Director Abdulgani Kutubi said he had to rush the opening of the school last year to house 40 orphans. It is still being built and does not even have a sign yet.

“We accept children from the age of six and we educate them until they graduate. In this way, we hope they don’t forget their mother language,” Kutubi said

A Uygur man looks on as a truck carrying paramilitary police travels along a street during an anti-terrorism oath-taking rally in Urumqi, Xinjiang. File photo: Reuters

Some schools – like Tangnuri – even publish their own Uygur textbooks. The school, which is in Zeytinburnu, opened in September 2017. It held Saturday and Sunday classes for about 30 students but quickly expanded at request of the parents.

“The students who were born here don’t really know anything about our culture and history unfortunately,” teacher Abdureshit Niyaz said.

Xinjiang Uygurs: China boasts of its protection and support for cultures in white paper

“Some students who came here four or five years ago, unfortunately also don’t know much.”

Shkur goes to Tangnuri five times a week, including Saturday mornings, then hurries home and turn on his PlayStation.

According to his mother, Shkur has forgotten the little Chinese he could speak, unlike his older brother, who received a Chinese-only education and was a teenager when the family arrived in Istanbul.

A girl reads the Koran in a religion class. Photo: Helene Franchineau

“My eldest son thinks in Chinese and watches Chinese movies” Asya said.

“I don’t want to forbid any language.
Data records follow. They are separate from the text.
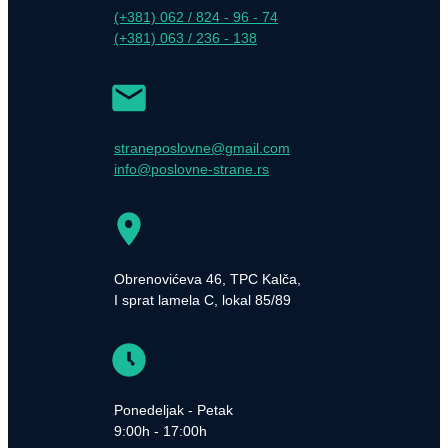
(+381) 062 / 824 - 96 - 74
(+381) 063 / 236 - 138
straneposlovne@gmail.com
info@poslovne-strane.rs
Obrenovićeva 46, TPC Kalča,
I sprat lamela C, lokal 85/89
Ponedeljak - Petak
9:00h - 17:00h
My son is 19 now; maybe it is too late for him.”

Abduweli Ayup, a linguist, poet and staunch defender of the Uygur language, is pessimistic.

He used to run a network of Uygur language schools in Xinjiang until he was arrested and imprisoned for 15 months between 2013 and 2014.
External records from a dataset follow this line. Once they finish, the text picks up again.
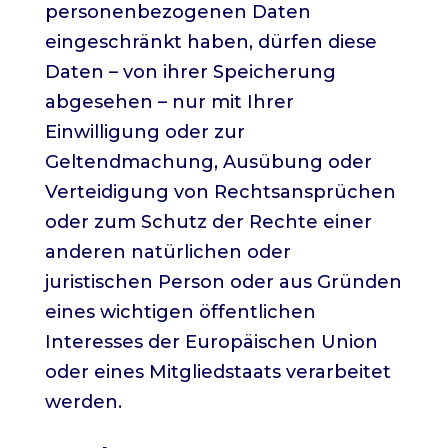
personenbezogenen Daten
eingeschränkt haben, dürfen diese
Daten – von ihrer Speicherung
abgesehen – nur mit Ihrer
Einwilligung oder zur
Geltendmachung, Ausübung oder
Verteidigung von Rechtsansprüchen
oder zum Schutz der Rechte einer
anderen natürlichen oder
juristischen Person oder aus Gründen
eines wichtigen öffentlichen
Interesses der Europäischen Union
oder eines Mitgliedstaats verarbeitet
werden.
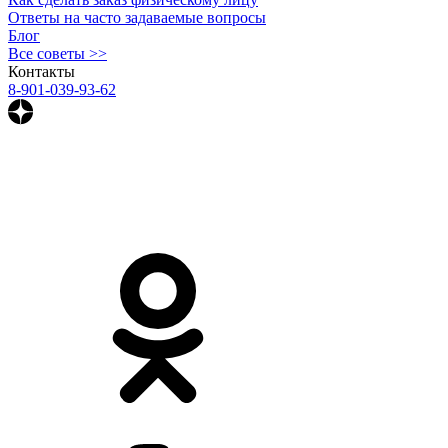
Ответы на часто задаваемые вопросы
Блог
Все советы >>
Контакты
8-901-039-93-62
He fled to Turkey in 2015 with his wife and two daughters.

To keep them practising, Ayup holds “Uygur weekends” where the five and 11-year-old girls must only speak or recite poetry in the language.

But Ayup acknowledged he may be fighting a losing battle.

“In foreign countries, you cannot keep your language alive, it is impossible,” he said.

“It is not their fault if my daughters speak Turkish to me. I brought them here.”

A poster reads: ‘My mother language, my king language’ at a Uygur school in Istanbul. Photo: Helene Franchineau

He tells his children that if they forget the language, “how can you communicate with your grandmother, uncles and aunts back in Xinjiang?”

The language centres have been taking in a rising number of orphans, as their parents returned to Xinjiang and were unable to come back. According to reports, Chinese authorities have been arresting Uygurs returning home from abroad.

Nearly half of the students at Hira Language Centre, near Istanbul’s airport, don’t have their parents with them.

“They are usually the quietest,” according to director Lokman Hira’i.

Despite the Uyghur-only environment the school provides, “the trend is toward assimilation” into Turkey, said Hira’i.

But Asya maintains there is a positive side to emigrating: “Before we left, my husband and I realised that had we stayed, our children would be like Chinese people … There would be no more Uygur element in them any more.”

“We are in Turkey, but we can live as Uygurs,” said Shkur. “One day I want to go back to my motherland. With all my friends in Turkey, maybe we can go back and all live together with the Chinese people.”